▶ [ASSIGNMENT]: Gather every line from the entries below that includes "down".

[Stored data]
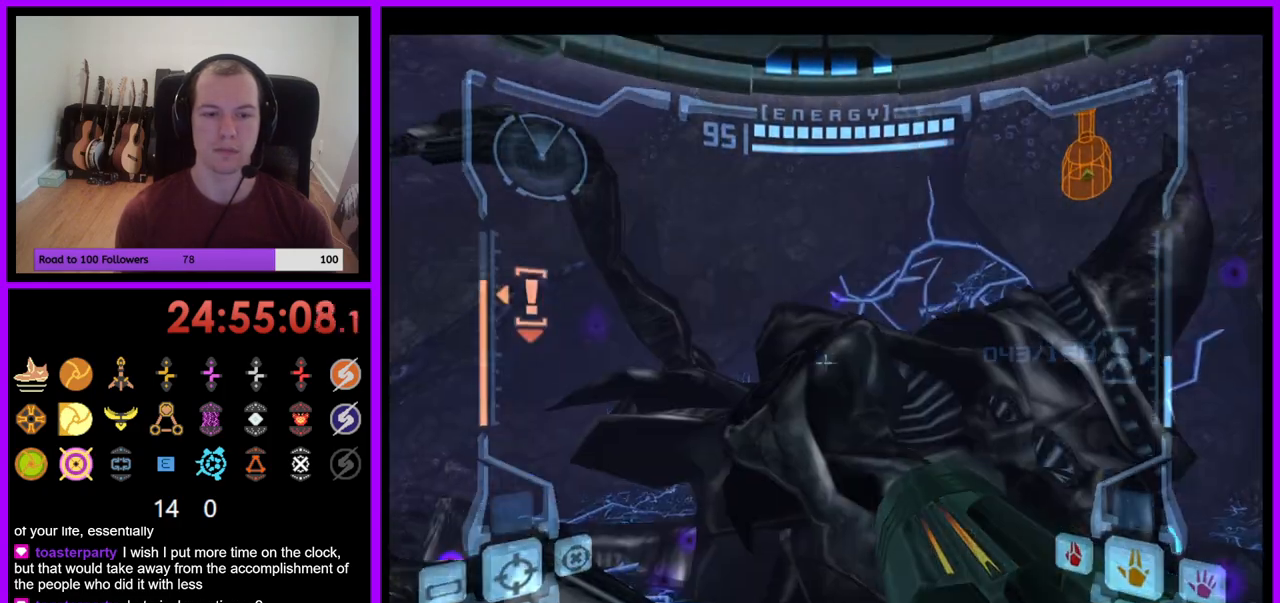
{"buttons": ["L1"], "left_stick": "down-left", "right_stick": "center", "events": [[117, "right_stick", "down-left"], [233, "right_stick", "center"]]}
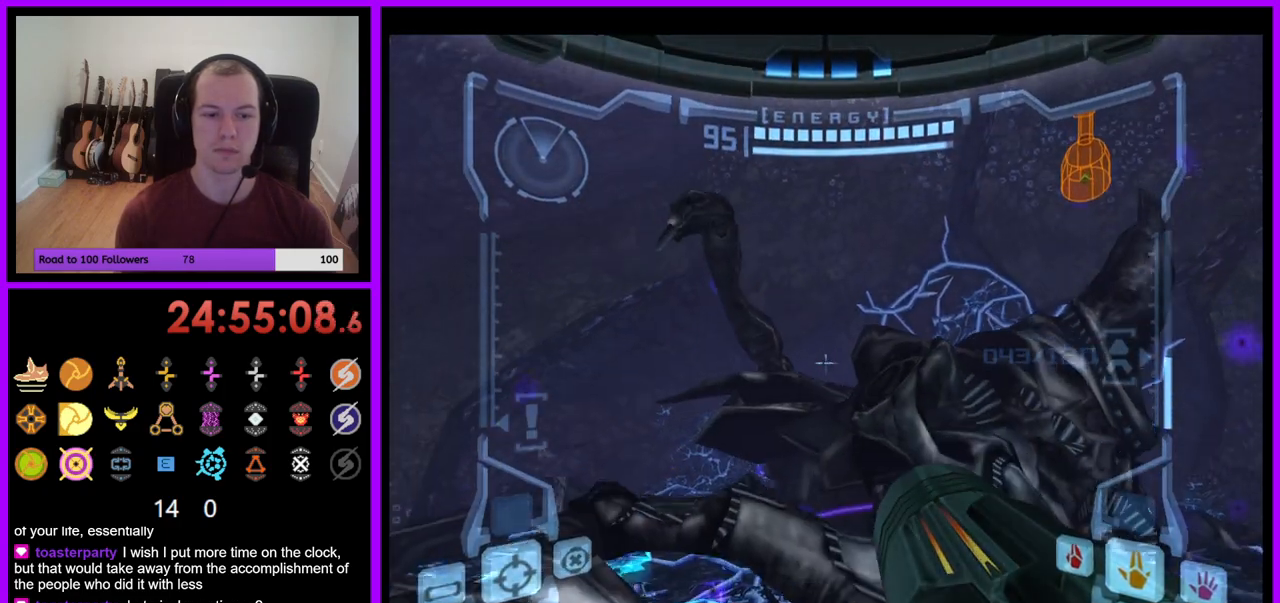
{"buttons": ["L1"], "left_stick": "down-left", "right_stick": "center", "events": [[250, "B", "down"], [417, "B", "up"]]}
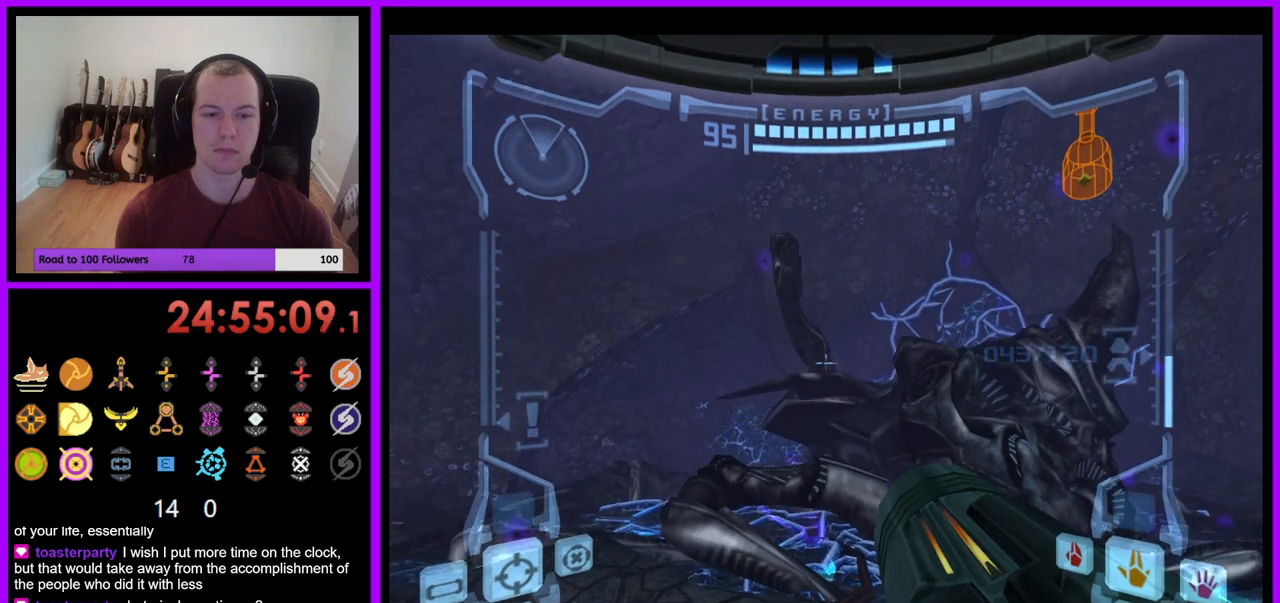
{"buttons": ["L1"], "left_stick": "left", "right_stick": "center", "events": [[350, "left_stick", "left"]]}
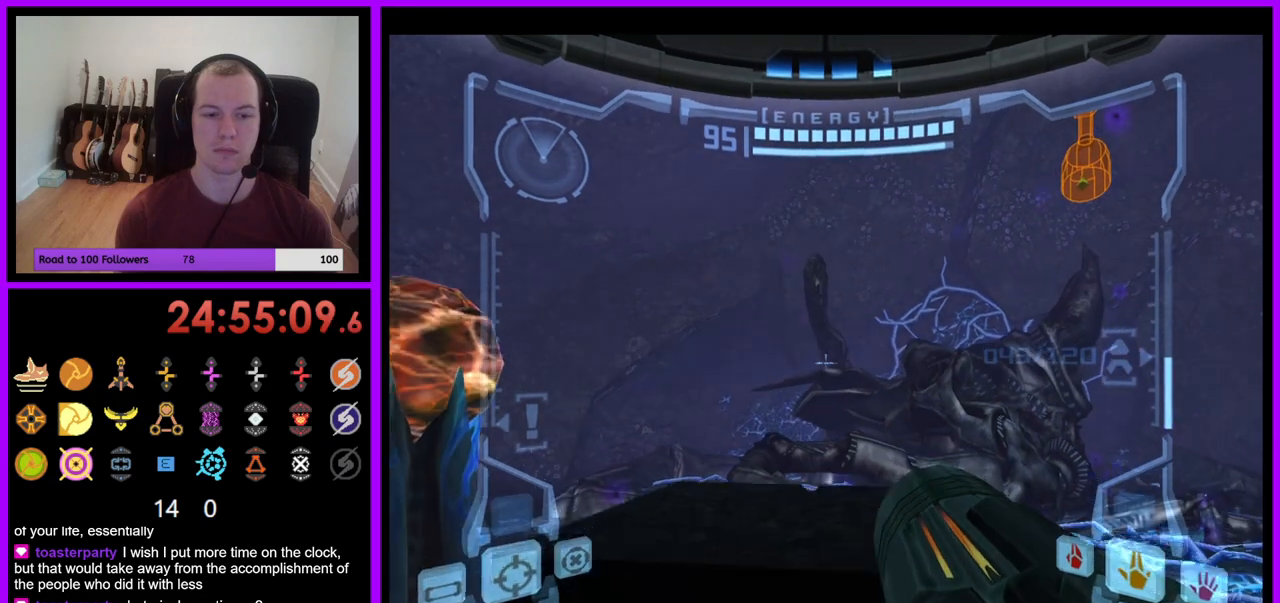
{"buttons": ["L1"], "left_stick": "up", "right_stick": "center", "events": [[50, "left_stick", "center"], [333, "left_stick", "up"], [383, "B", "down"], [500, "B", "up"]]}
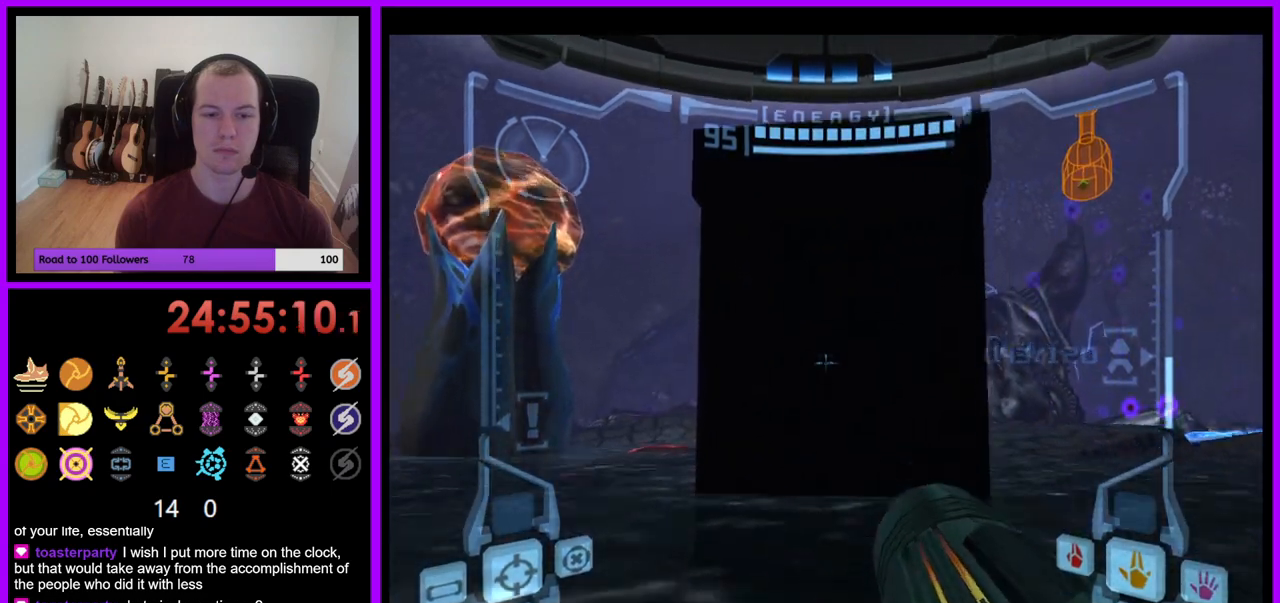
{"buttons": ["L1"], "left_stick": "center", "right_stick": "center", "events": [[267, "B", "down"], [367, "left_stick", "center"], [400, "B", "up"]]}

▶ [ANSWER BOX]:
{"buttons": ["L1"], "left_stick": "down-left", "right_stick": "center", "events": [[117, "right_stick", "down-left"], [233, "right_stick", "center"]]}
{"buttons": ["L1"], "left_stick": "down-left", "right_stick": "center", "events": [[250, "B", "down"], [417, "B", "up"]]}
{"buttons": ["L1"], "left_stick": "up", "right_stick": "center", "events": [[50, "left_stick", "center"], [333, "left_stick", "up"], [383, "B", "down"], [500, "B", "up"]]}
{"buttons": ["L1"], "left_stick": "center", "right_stick": "center", "events": [[267, "B", "down"], [367, "left_stick", "center"], [400, "B", "up"]]}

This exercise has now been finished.